Print the records exactly as written, and let no picture into the answer.

(MATERIAL SHOWN Opens)

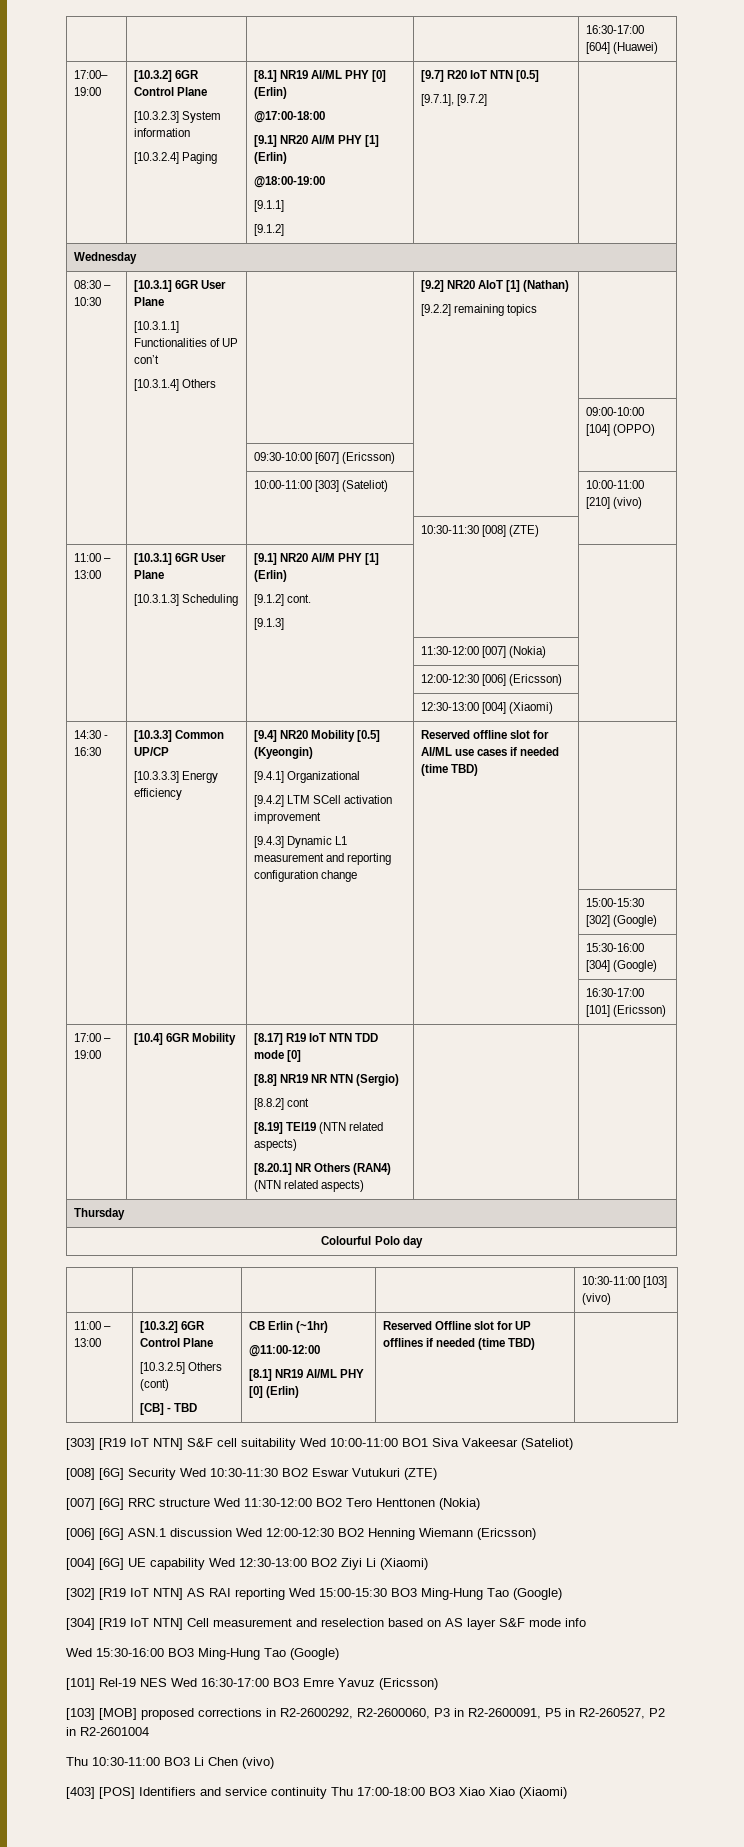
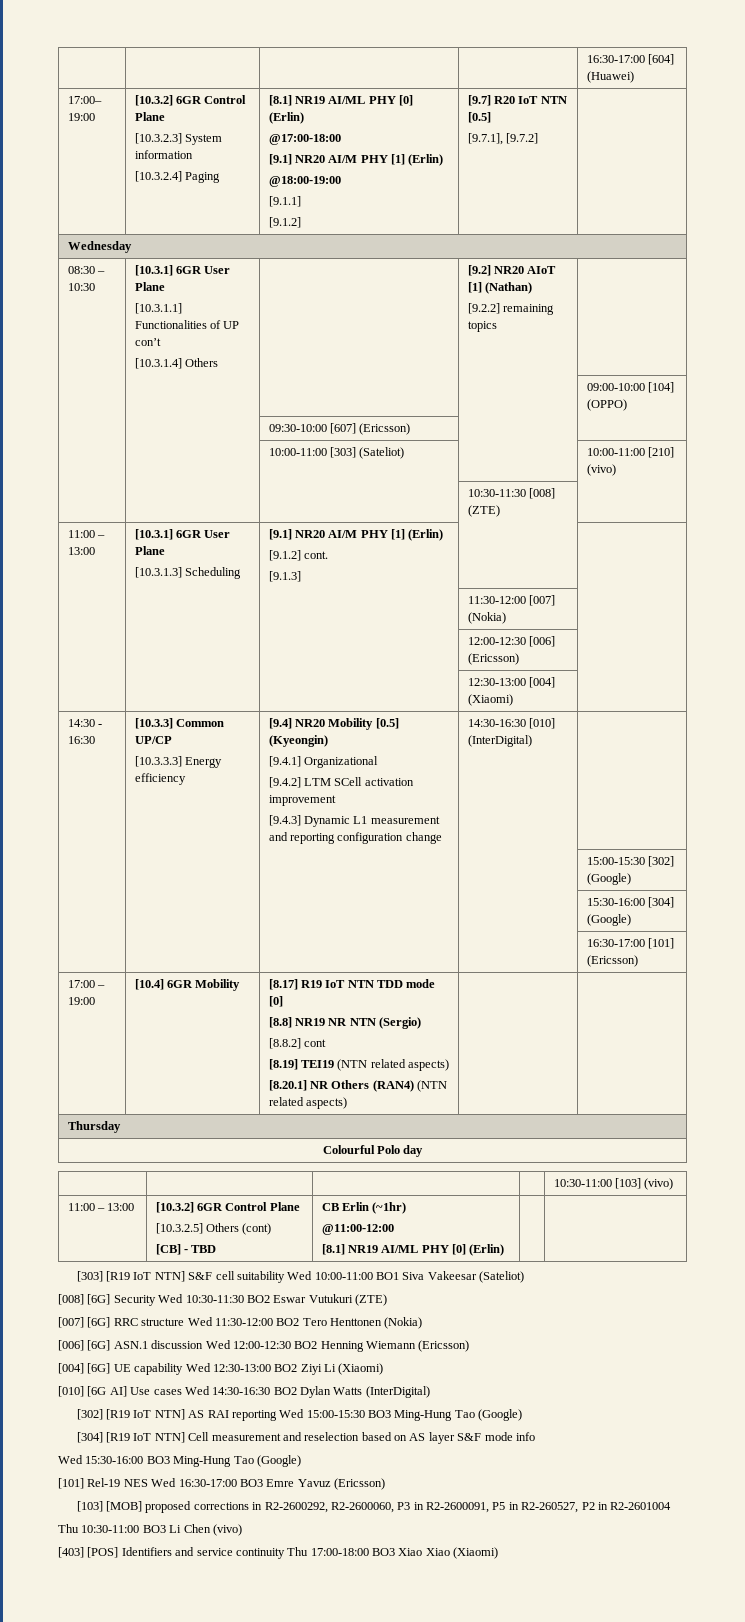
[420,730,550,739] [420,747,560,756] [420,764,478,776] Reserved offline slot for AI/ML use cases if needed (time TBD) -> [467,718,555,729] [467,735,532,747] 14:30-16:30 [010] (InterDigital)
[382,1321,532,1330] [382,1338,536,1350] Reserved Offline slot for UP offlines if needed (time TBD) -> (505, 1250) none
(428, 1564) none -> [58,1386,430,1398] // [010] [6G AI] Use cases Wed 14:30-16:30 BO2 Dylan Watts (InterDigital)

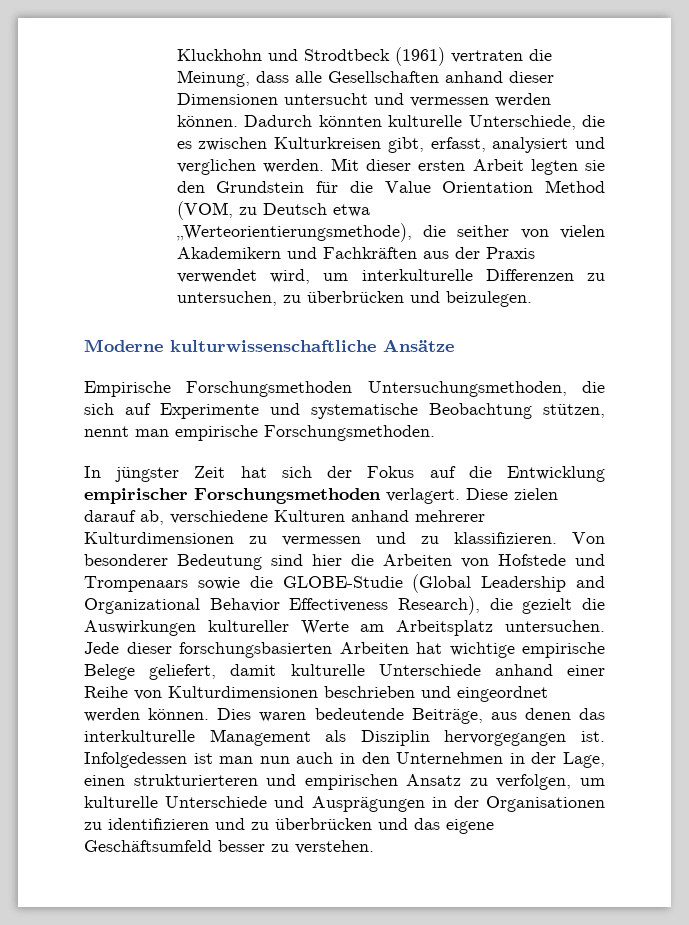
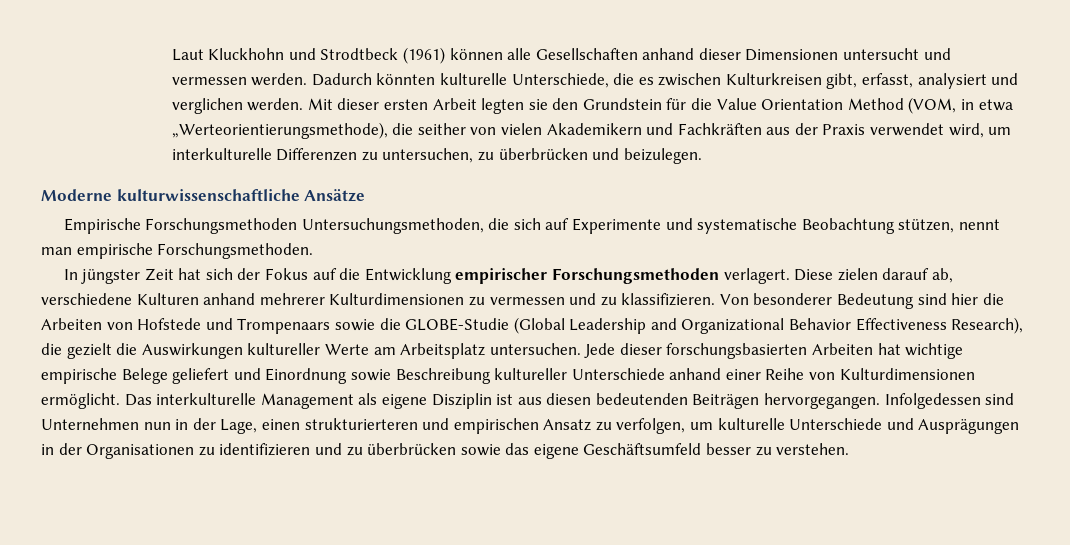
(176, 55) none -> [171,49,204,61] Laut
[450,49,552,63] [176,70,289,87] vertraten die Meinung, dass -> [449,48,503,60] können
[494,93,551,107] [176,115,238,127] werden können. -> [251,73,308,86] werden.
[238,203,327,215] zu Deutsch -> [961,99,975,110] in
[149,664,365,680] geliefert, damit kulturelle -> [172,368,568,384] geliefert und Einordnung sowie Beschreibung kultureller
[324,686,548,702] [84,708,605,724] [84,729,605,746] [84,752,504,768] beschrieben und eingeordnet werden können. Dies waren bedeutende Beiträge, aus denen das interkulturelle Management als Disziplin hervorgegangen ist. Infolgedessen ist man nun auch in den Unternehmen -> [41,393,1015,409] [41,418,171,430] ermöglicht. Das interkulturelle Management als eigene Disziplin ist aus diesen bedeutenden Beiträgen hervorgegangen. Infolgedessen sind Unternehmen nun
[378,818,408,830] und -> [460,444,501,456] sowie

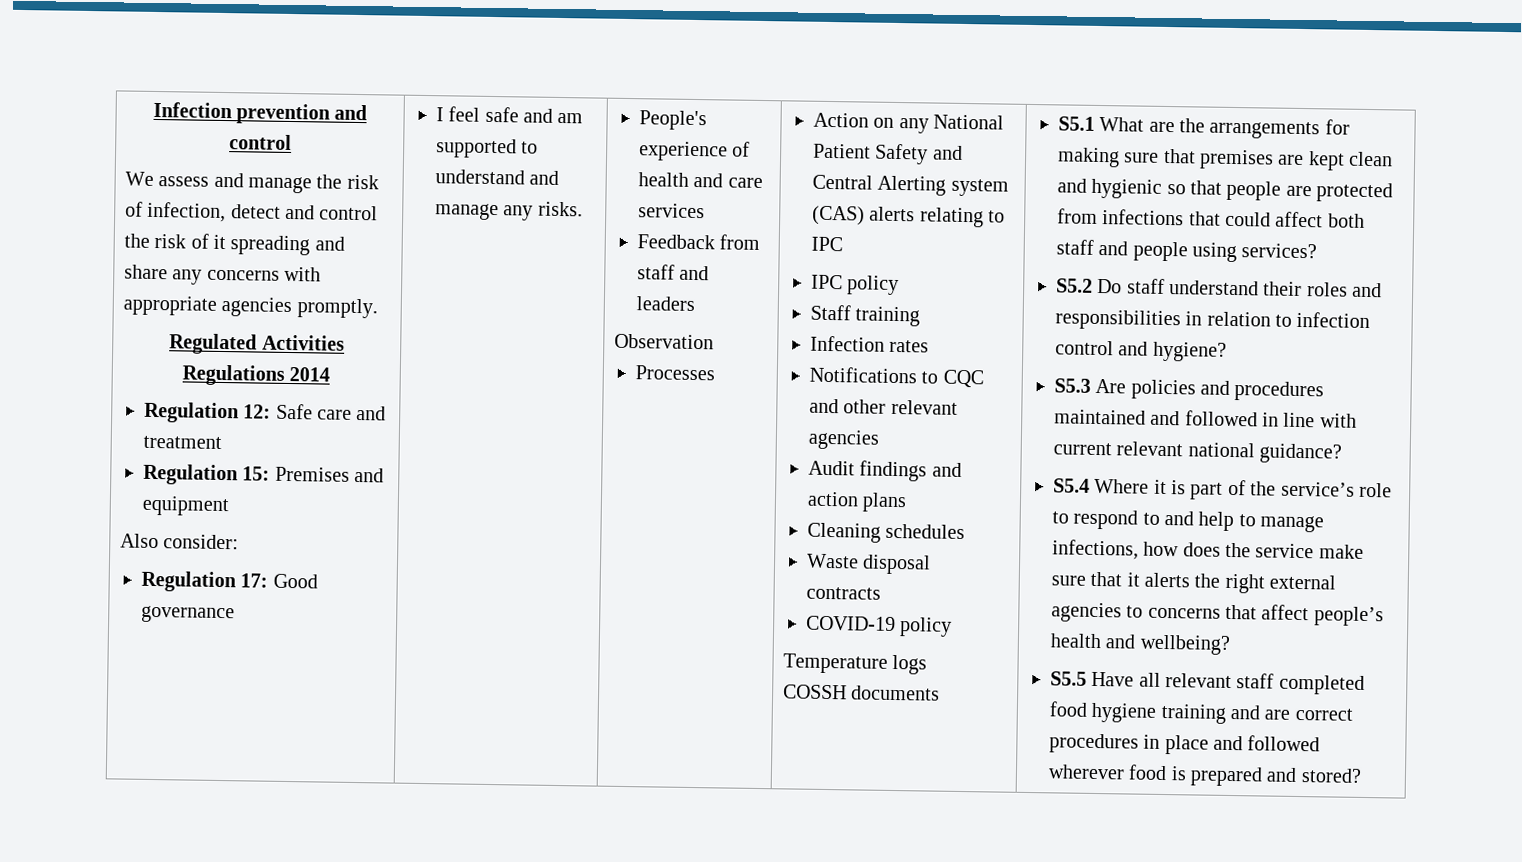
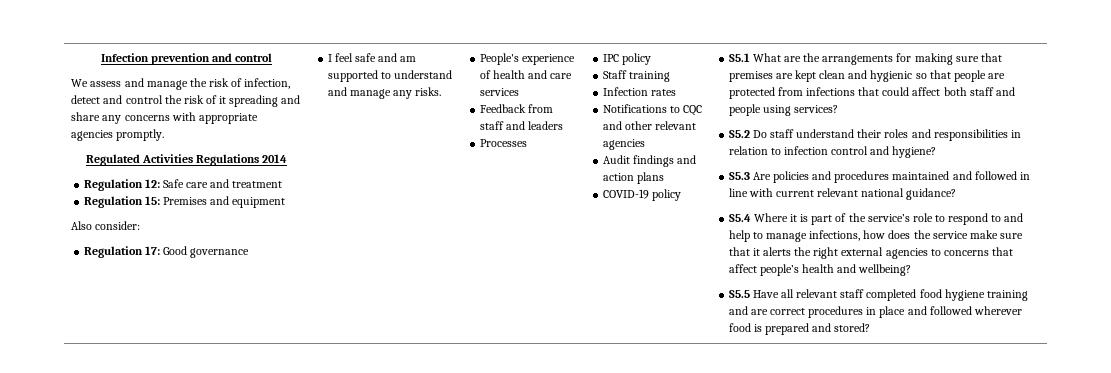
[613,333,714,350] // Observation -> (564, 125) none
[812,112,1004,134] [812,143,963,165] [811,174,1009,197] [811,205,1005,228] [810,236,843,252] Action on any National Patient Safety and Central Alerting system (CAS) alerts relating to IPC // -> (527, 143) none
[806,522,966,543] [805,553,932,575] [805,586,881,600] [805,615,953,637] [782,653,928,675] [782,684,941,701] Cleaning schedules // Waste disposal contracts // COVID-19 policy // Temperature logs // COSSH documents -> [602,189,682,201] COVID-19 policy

(MATERIAL SHOWN Closes)

### ANSWER BELOW:
[420,730,550,739] [420,747,560,756] [420,764,478,776] Reserved offline slot for AI/ML use cases if needed (time TBD) -> [467,718,555,729] [467,735,532,747] 14:30-16:30 [010] (InterDigital)
[382,1321,532,1330] [382,1338,536,1350] Reserved Offline slot for UP offlines if needed (time TBD) -> (505, 1250) none
(428, 1564) none -> [58,1386,430,1398] // [010] [6G AI] Use cases Wed 14:30-16:30 BO2 Dylan Watts (InterDigital)

(176, 55) none -> [171,49,204,61] Laut
[450,49,552,63] [176,70,289,87] vertraten die Meinung, dass -> [449,48,503,60] können
[494,93,551,107] [176,115,238,127] werden können. -> [251,73,308,86] werden.
[238,203,327,215] zu Deutsch -> [961,99,975,110] in
[149,664,365,680] geliefert, damit kulturelle -> [172,368,568,384] geliefert und Einordnung sowie Beschreibung kultureller
[324,686,548,702] [84,708,605,724] [84,729,605,746] [84,752,504,768] beschrieben und eingeordnet werden können. Dies waren bedeutende Beiträge, aus denen das interkulturelle Management als Disziplin hervorgegangen ist. Infolgedessen ist man nun auch in den Unternehmen -> [41,393,1015,409] [41,418,171,430] ermöglicht. Das interkulturelle Management als eigene Disziplin ist aus diesen bedeutenden Beiträgen hervorgegangen. Infolgedessen sind Unternehmen nun
[378,818,408,830] und -> [460,444,501,456] sowie

[613,333,714,350] // Observation -> (564, 125) none
[812,112,1004,134] [812,143,963,165] [811,174,1009,197] [811,205,1005,228] [810,236,843,252] Action on any National Patient Safety and Central Alerting system (CAS) alerts relating to IPC // -> (527, 143) none
[806,522,966,543] [805,553,932,575] [805,586,881,600] [805,615,953,637] [782,653,928,675] [782,684,941,701] Cleaning schedules // Waste disposal contracts // COVID-19 policy // Temperature logs // COSSH documents -> [602,189,682,201] COVID-19 policy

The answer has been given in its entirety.